§ WORK REQUIRED
Your answer should be one number: how many lines of the data include the string "their"?

§ PROVIDED ENTRIES
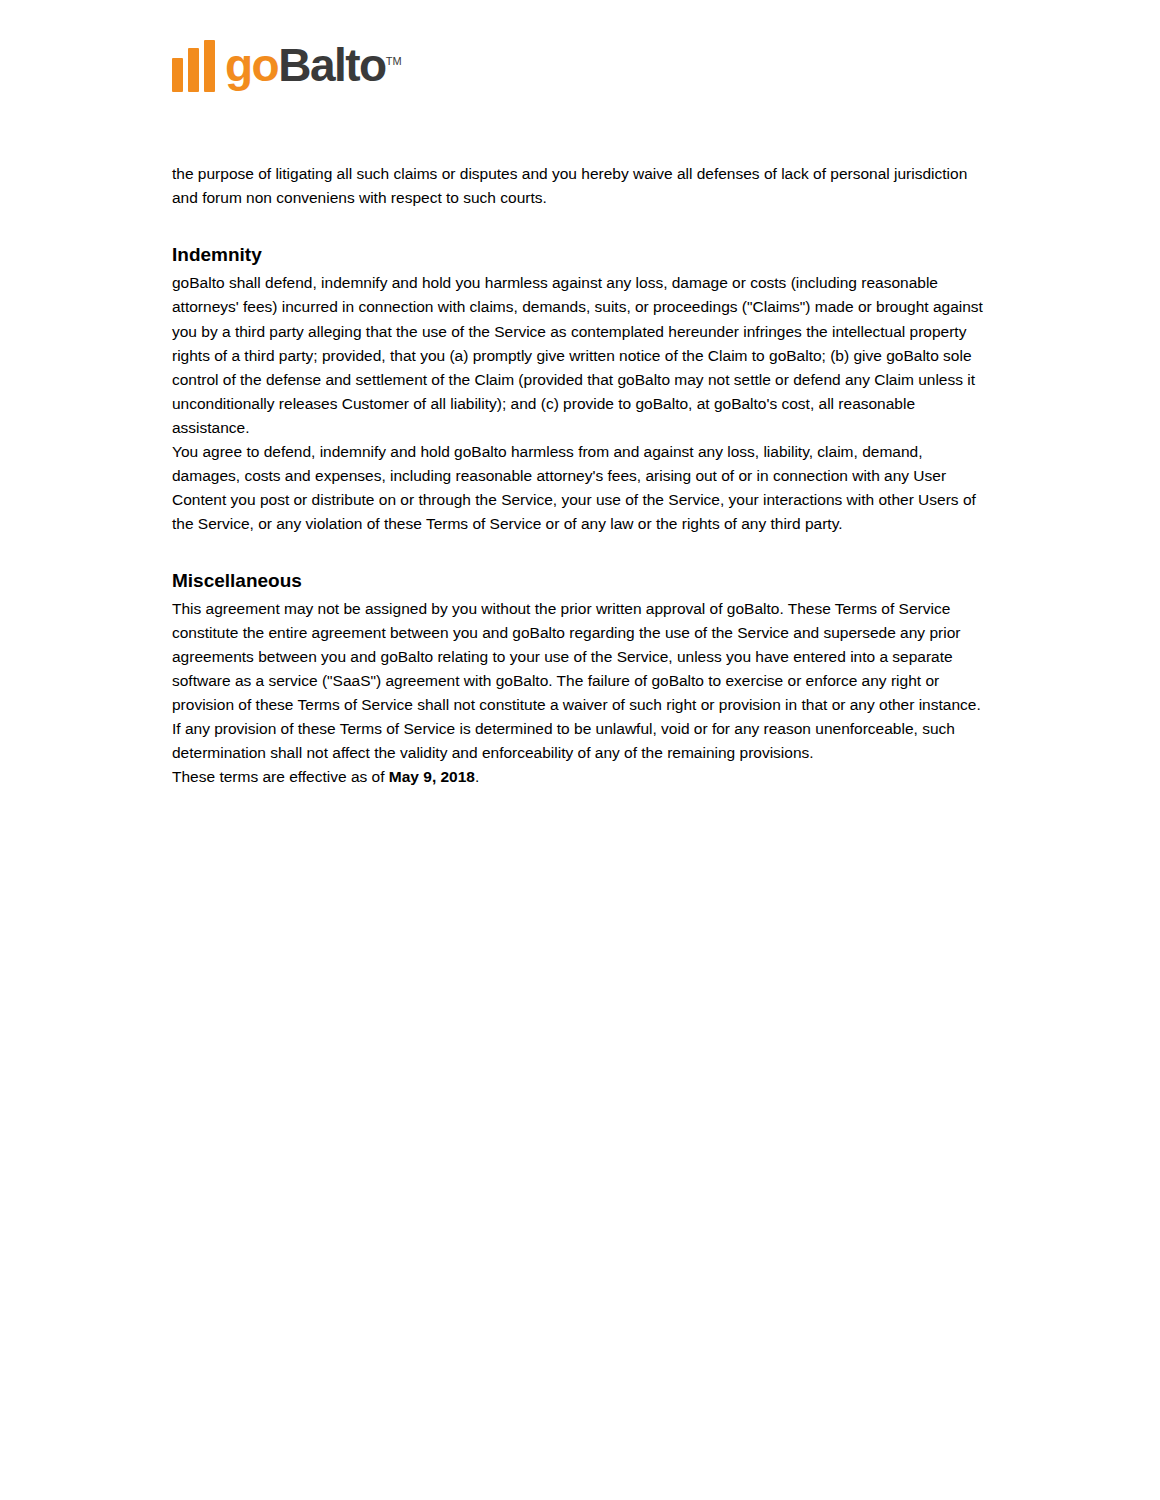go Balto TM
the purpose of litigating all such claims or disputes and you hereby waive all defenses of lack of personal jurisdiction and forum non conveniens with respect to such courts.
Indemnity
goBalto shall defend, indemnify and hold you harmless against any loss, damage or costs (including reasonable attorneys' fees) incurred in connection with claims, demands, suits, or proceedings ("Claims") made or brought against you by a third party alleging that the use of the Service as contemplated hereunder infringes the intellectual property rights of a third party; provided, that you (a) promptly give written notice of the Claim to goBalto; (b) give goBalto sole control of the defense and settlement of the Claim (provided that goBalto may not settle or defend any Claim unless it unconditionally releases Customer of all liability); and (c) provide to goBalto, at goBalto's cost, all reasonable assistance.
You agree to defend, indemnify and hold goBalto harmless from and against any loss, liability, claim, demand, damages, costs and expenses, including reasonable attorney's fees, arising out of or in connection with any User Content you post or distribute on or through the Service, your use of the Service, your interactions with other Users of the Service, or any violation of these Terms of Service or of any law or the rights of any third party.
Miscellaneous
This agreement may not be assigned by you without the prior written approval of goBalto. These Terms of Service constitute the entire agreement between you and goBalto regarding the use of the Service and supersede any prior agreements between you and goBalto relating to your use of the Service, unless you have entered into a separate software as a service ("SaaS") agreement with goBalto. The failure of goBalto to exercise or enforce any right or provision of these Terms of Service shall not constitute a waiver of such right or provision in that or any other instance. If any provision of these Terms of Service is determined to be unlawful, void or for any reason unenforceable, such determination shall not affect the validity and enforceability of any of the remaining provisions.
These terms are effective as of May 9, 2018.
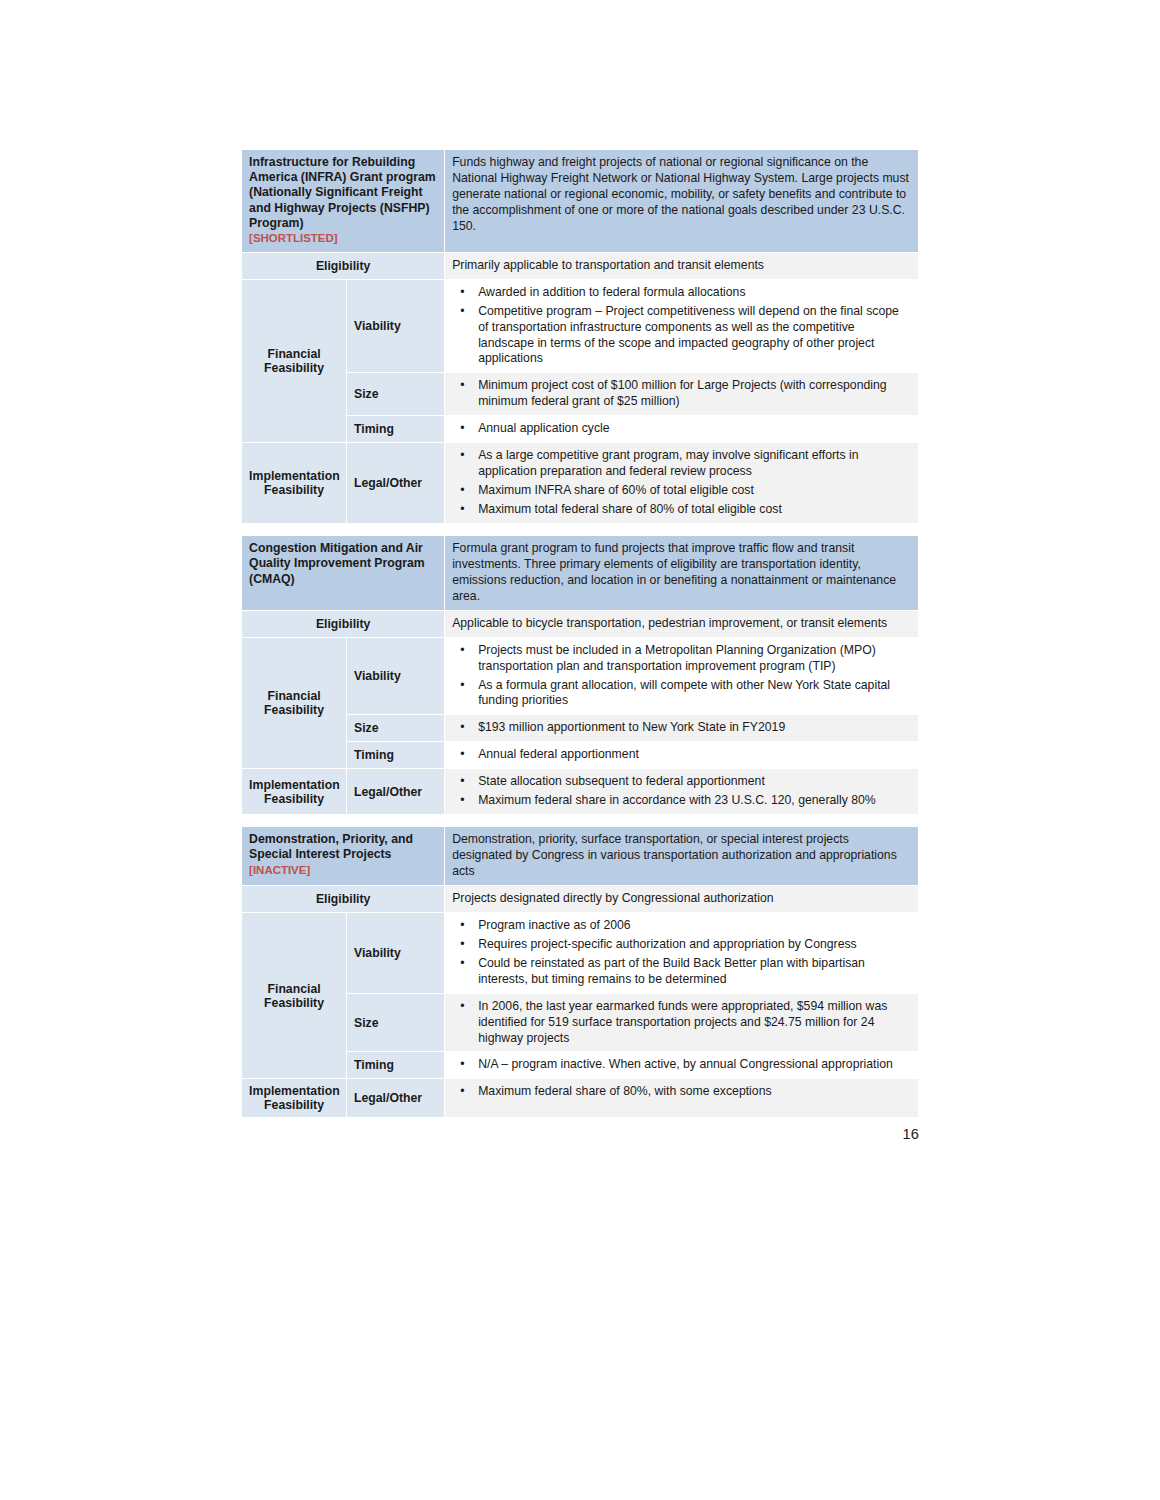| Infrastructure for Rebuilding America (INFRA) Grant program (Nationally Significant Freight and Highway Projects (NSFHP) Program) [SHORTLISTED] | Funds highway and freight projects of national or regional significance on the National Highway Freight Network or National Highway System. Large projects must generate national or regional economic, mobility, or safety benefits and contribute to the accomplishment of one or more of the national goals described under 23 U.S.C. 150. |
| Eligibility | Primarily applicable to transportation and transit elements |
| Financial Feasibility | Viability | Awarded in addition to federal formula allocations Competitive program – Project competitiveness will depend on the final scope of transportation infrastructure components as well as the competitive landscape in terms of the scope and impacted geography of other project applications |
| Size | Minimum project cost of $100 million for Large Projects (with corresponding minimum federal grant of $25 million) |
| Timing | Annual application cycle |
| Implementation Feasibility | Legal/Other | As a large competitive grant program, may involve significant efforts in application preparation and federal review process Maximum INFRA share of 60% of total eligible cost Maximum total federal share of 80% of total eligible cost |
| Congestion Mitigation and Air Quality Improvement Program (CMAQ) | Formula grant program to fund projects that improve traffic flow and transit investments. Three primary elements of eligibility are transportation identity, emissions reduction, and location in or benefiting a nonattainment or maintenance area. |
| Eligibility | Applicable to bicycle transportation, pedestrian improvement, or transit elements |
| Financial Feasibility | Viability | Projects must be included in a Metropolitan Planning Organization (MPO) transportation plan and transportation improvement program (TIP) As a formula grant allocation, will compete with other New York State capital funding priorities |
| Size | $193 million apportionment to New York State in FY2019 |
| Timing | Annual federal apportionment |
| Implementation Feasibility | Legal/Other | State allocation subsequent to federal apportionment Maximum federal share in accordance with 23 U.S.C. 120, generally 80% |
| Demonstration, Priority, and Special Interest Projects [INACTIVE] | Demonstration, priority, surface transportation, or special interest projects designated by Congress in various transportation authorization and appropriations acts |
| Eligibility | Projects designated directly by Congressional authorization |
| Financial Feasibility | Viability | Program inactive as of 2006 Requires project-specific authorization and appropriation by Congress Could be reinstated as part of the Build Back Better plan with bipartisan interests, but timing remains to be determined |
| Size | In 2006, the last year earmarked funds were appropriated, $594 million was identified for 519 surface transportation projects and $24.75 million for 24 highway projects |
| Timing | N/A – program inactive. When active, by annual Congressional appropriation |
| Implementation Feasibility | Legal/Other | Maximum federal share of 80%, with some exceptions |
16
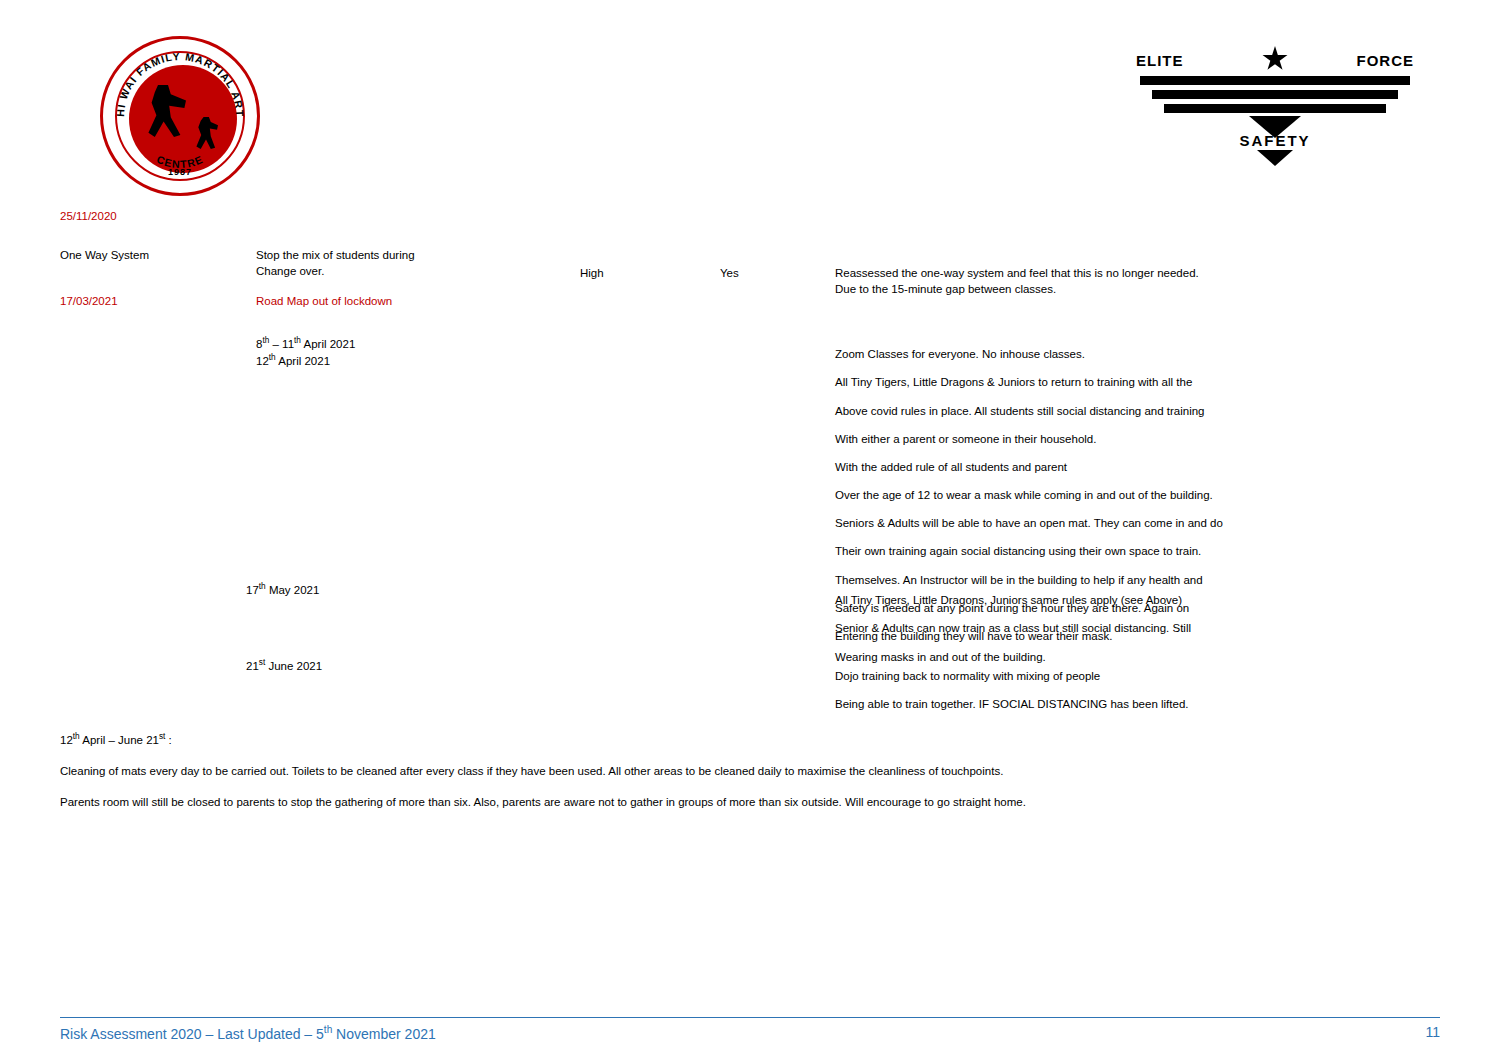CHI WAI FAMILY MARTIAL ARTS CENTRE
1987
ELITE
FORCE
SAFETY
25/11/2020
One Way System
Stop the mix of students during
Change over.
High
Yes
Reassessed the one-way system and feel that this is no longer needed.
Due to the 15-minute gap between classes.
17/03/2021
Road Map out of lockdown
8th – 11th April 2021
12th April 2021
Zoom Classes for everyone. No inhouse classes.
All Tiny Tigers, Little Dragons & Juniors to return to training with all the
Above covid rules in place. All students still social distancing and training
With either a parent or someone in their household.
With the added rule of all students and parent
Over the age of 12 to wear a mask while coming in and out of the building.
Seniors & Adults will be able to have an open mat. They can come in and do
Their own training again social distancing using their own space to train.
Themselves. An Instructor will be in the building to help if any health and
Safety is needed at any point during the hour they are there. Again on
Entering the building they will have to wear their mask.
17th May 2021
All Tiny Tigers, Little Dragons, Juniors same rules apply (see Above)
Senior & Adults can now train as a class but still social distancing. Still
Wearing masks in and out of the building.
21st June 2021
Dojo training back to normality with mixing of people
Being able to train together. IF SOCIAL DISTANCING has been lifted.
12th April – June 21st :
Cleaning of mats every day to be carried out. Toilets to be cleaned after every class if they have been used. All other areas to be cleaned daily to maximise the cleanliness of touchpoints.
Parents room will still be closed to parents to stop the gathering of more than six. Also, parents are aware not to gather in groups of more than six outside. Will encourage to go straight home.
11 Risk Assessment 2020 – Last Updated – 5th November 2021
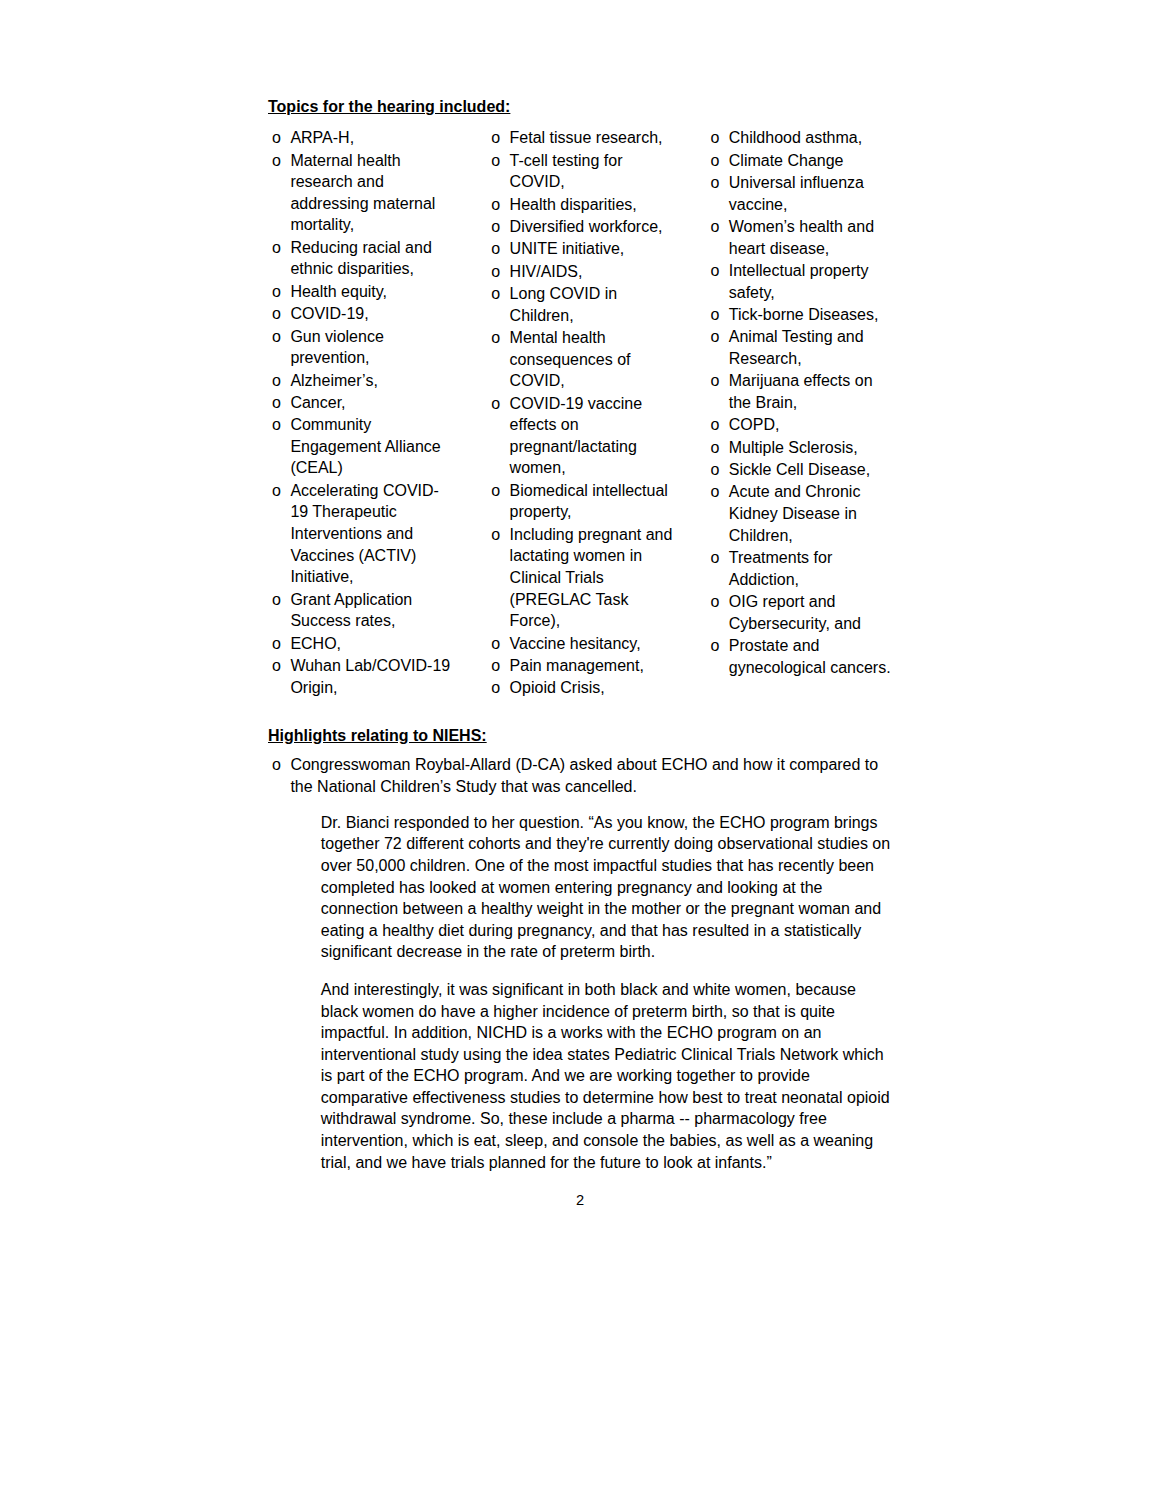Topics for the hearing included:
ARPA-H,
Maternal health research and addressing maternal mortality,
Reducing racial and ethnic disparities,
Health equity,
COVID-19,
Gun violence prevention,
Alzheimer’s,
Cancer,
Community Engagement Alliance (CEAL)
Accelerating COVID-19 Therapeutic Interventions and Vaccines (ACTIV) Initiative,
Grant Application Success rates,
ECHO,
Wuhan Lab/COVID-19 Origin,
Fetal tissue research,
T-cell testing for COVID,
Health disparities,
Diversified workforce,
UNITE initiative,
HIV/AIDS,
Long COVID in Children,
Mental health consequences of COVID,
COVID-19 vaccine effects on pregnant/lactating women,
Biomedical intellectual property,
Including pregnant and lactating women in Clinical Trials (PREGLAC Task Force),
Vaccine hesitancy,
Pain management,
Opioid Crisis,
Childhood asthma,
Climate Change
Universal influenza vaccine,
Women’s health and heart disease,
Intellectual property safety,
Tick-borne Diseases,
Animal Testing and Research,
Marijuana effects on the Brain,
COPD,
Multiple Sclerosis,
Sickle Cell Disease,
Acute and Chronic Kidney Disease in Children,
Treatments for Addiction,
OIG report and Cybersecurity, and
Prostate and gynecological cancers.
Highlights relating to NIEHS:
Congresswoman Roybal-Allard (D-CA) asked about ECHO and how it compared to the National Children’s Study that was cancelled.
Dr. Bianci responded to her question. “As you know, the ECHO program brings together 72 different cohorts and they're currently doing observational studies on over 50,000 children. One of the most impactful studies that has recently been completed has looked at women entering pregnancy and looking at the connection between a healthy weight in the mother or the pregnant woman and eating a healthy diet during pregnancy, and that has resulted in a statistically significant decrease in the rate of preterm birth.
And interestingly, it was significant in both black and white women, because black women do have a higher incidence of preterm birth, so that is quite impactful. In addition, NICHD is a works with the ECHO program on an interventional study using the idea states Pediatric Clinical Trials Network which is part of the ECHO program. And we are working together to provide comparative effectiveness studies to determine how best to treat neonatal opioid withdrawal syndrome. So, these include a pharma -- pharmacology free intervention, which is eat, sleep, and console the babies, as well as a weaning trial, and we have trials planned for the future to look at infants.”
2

§ RESULT FOR THIS TASK
3